Le lac, qui dérive d’un barrage réalisé dans les années Vingt, a altéré profondément l’aspect primitif de la gorge, au fond de laquelle,
à l’origine, le fleuve coulait entre d’énormes rochers et des cascades. Tout cela a donné à cet endroit une nouvelle richesse en
termes de paysage, comme on peut le constater en observant le vol, dans le lac,
des hérons, des cormorans, des canards et d'autres espèces aquatiques qui se sont ajoutées aux aigles et au faucon pèlerin et qui offrent
toujours au Furlo un spectacle de rare beauté et d’observation facile.
Les deux reliefs subapennins qui forment le "massif du Furlo", le Mont Pietralata et le Mont Paganuccio (ou, comme on l’appelle communément
, le Mont Grand), s’élèvent rapidement à partir de leur base, située à environ 100 mètres d’altitude, jusqu’à 1000 mètres. Ce brusque
décrochement favorise la formation de nuages verticales orageuses (qui seraient les propres de montagnes plus hautes) et produit un
significatif effet barrière: dans la partie occidentale des reliefs, on enregistre des températures moyennes inférieures et un différent
degré de continentalité par rapport à la partie orientale qui, par contre, éprouve les effets de la remontée de l’air maritime de l’Adriatique.
La différence de température ou de conditions climatiques entre les deux versants pourrait étonner les voyageurs qui parcourent le tunnel de
la route-express Fano-Grosseto.
Si l’on arrive de la mer, on a l’impression de voir une sorte d’île, un relief qui, tout à coup, s’élève, boisé et "sauvage" au milieu d'un
paysage vallonné, bien plus doux et cultivé. La présence d’aiguilles rocheuses, de parois en surplomb, de niches, cavernes et creux, crée de
nombreuses zones microclimatiques qui, en particulier à l’intérieur de la gorge, favorisent la présence d’espèces typiques de la flore des
pays chauds et, au même moment, des zones très froides.
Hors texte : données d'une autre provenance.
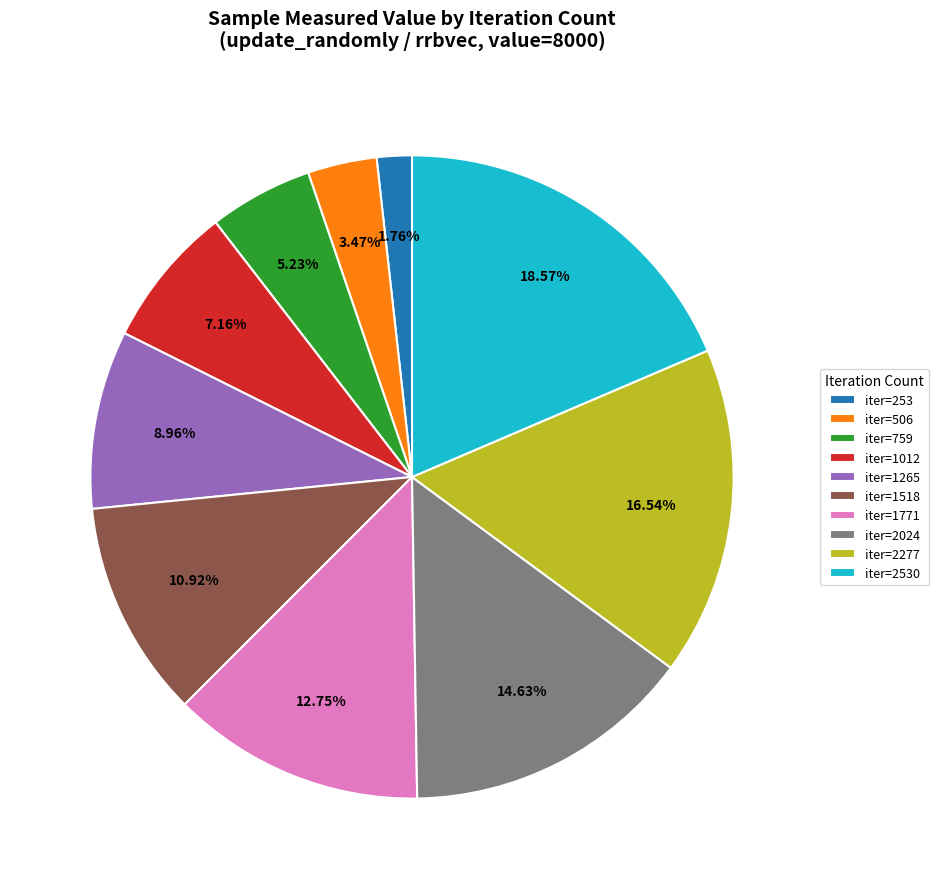

Which slice is the largest?

iter=2530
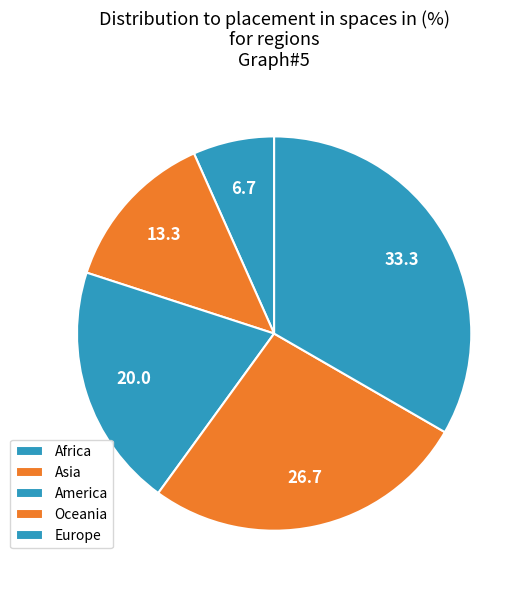

How many segments does this pie chart have?

5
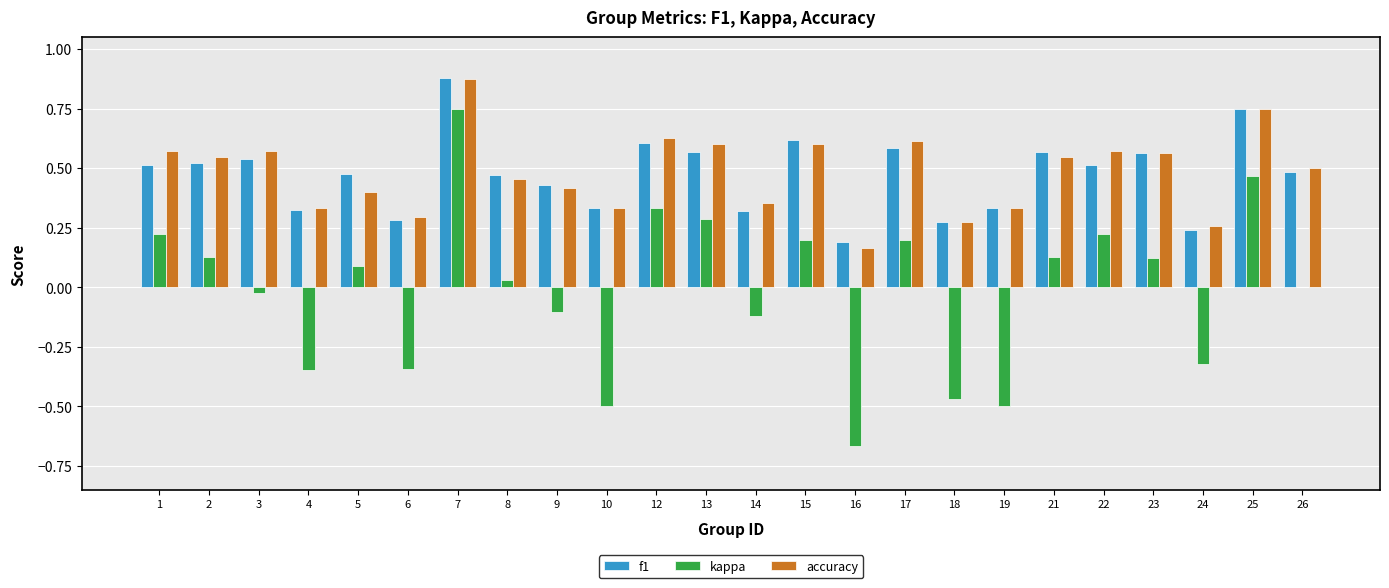

What is the total value across all series at 25?

2.0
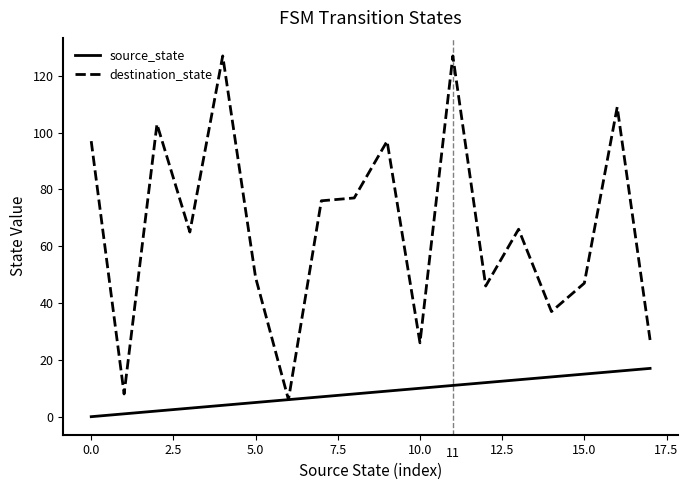

List the series in order of their peak value, lowest first.

source_state, destination_state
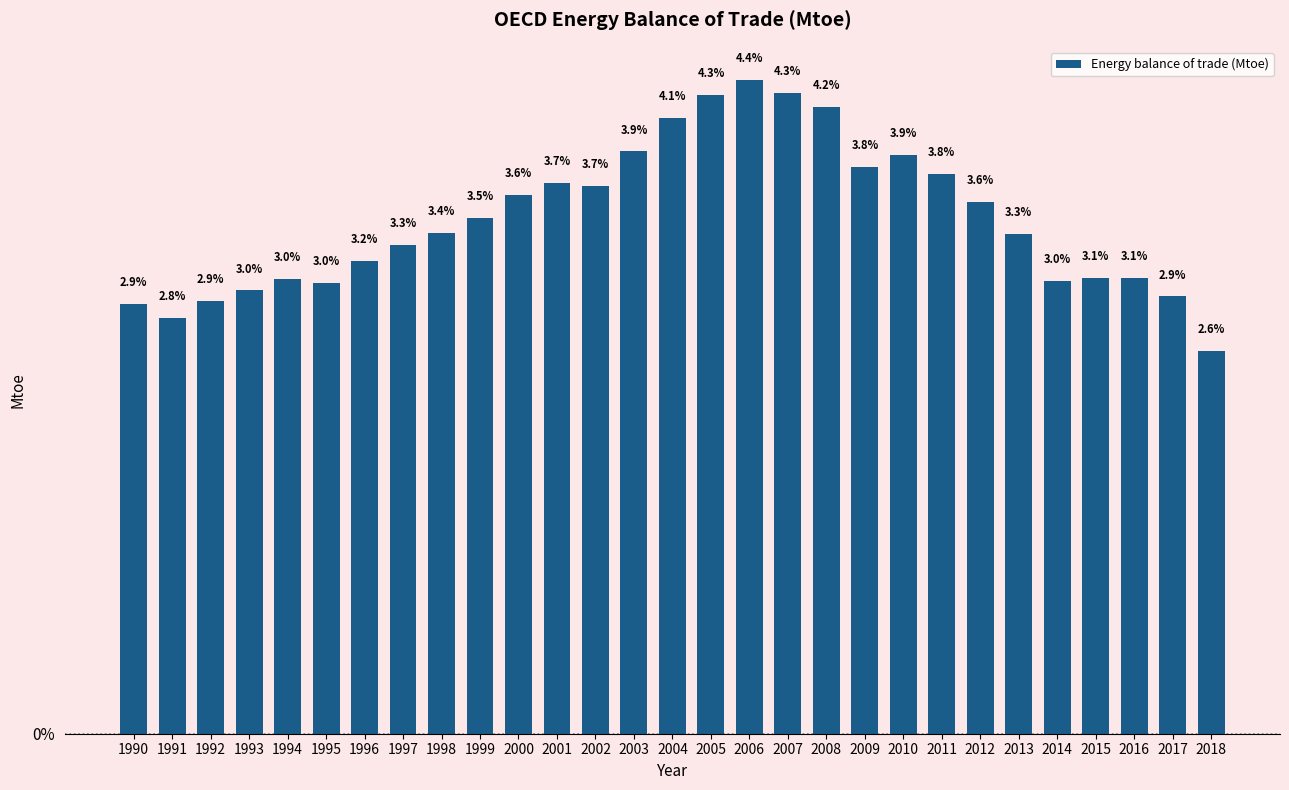

Reading left to right, transcribe all the data shown in this chart.

2.9	2.8	2.9	3.0	3.0	3.0	3.2	3.3	3.4	3.5	3.6	3.7	3.7	3.9	4.1	4.3	4.4	4.3	4.2	3.8	3.9	3.8	3.6	3.3	3.0	3.1	3.1	2.9	2.6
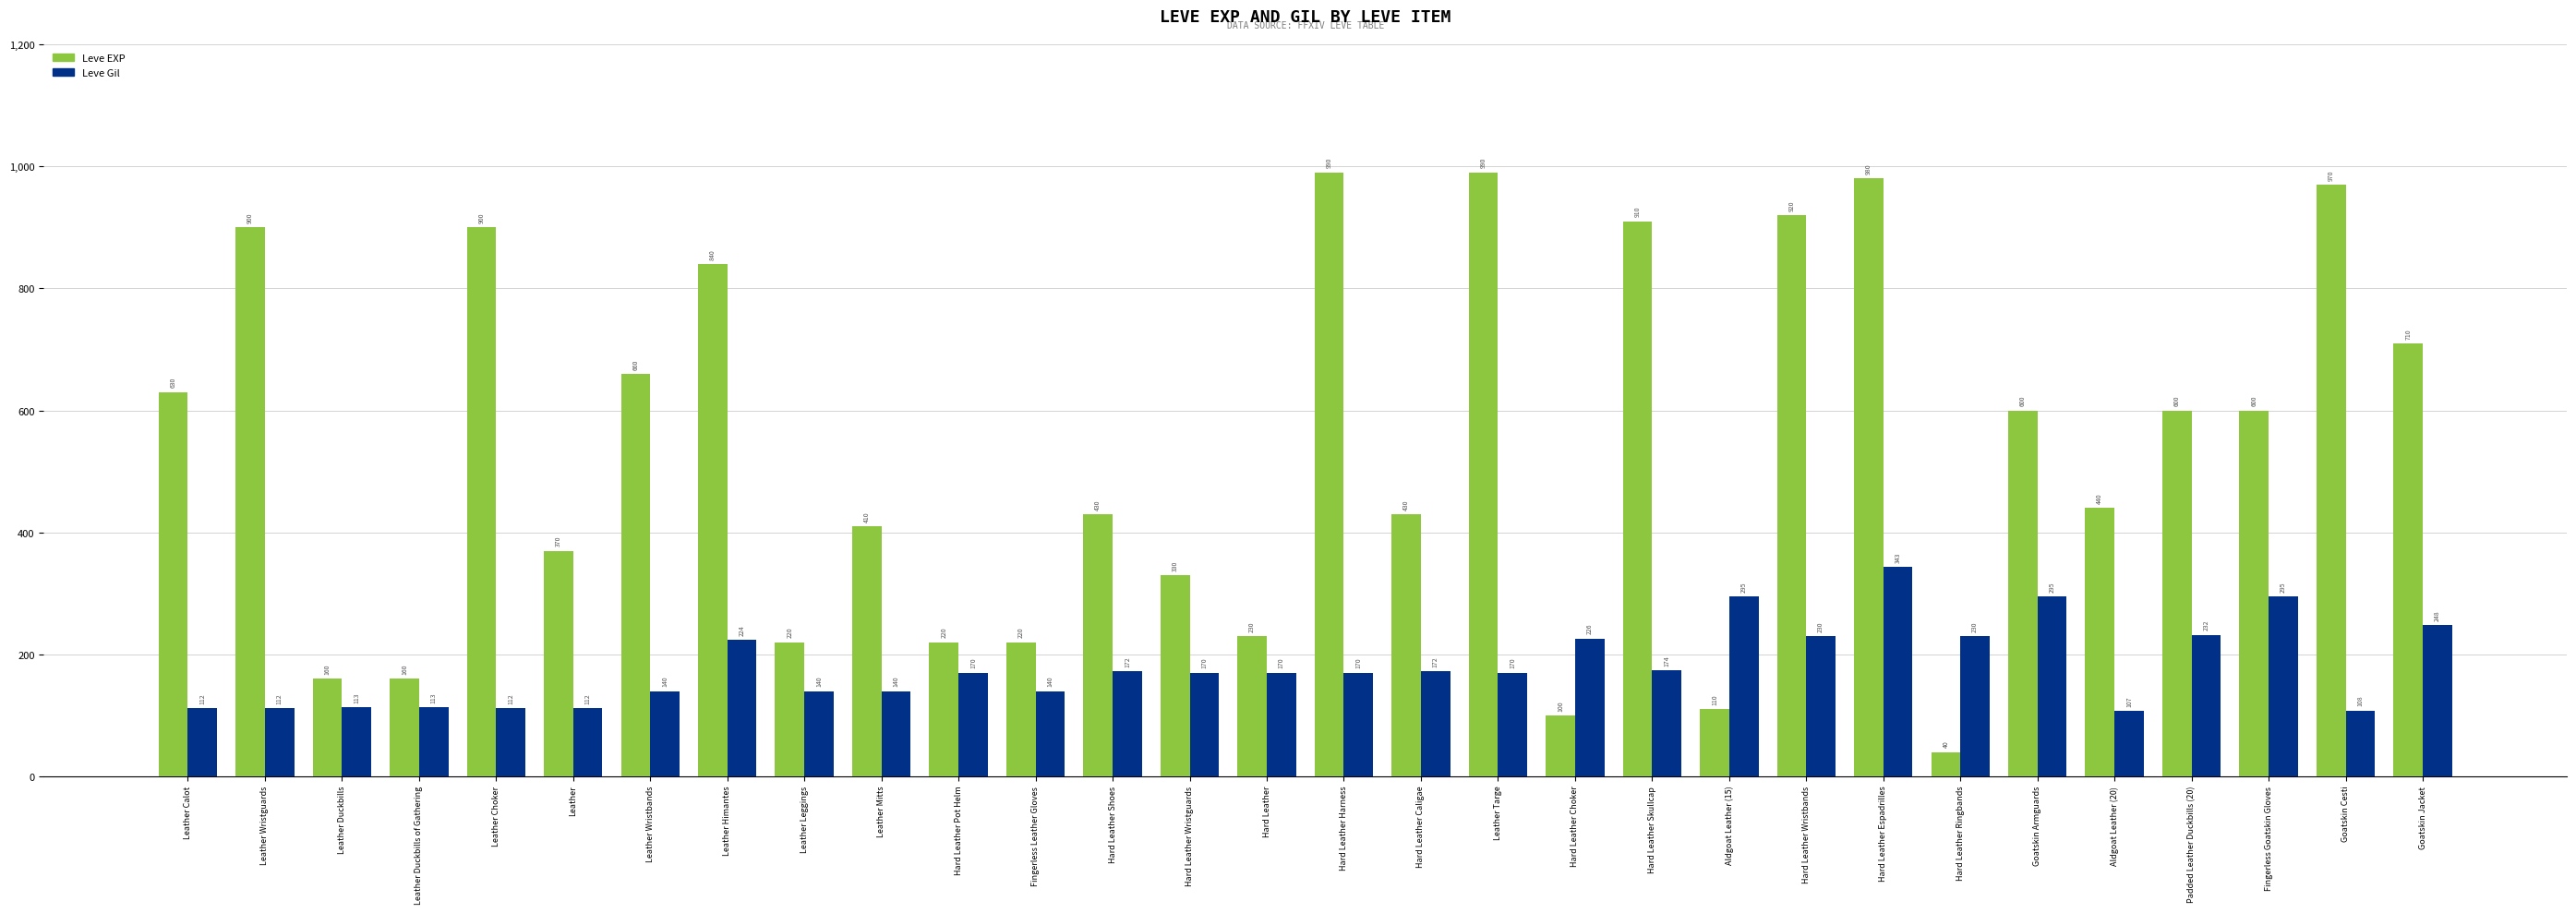

What is the value of the Leve EXP bar at the 16th from the left?

990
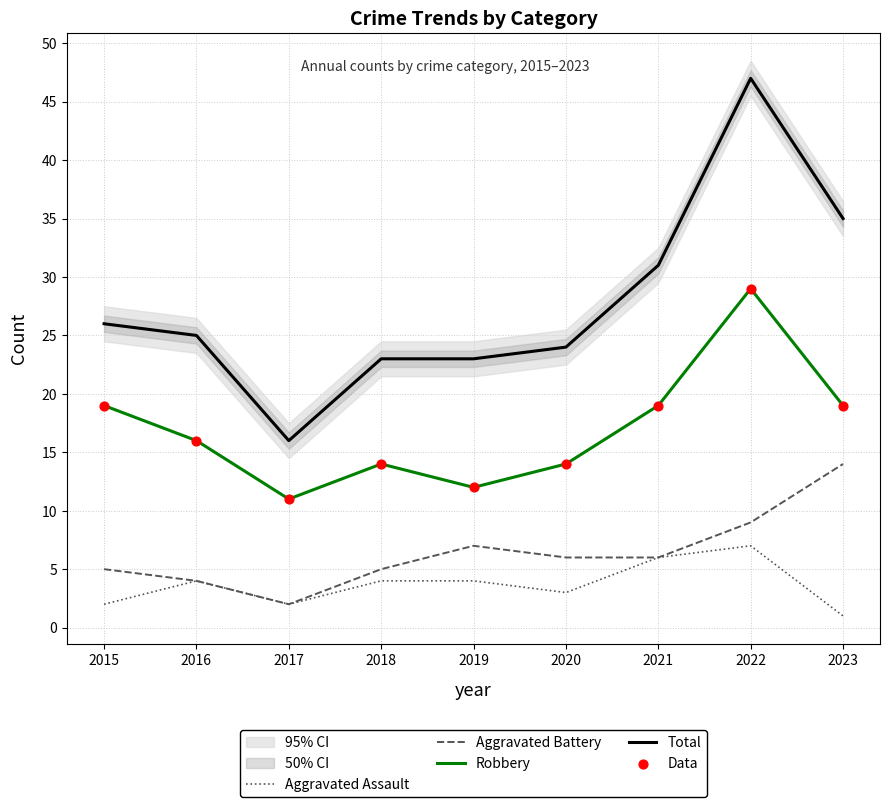

What are all the series names shown in the legend?

Aggravated Assault, Aggravated Battery, Robbery, Total, Data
On observe en outre la formation, dans la gorge, de deux espèces endémiques:
Moheringia papulosa et Leopoldia tenuiflora.
Au sommet du Mont Paganuccio, au milieu de vastes prairies, on jouit d’une vue panoramique sur tous les Apennins de Pesaro, des Monts Sibillini
jusqu’aux arêtes Toscanes et Romagnoles. Du sommet du mont, parmi les rameaux des hêtres, on distingue nettement la mer Adriatique à l’horizon oriental.
Et, lorsque le ciel est exceptionnellement limpide, on peut même voir les profils des montagnes lointaines de la Croatie.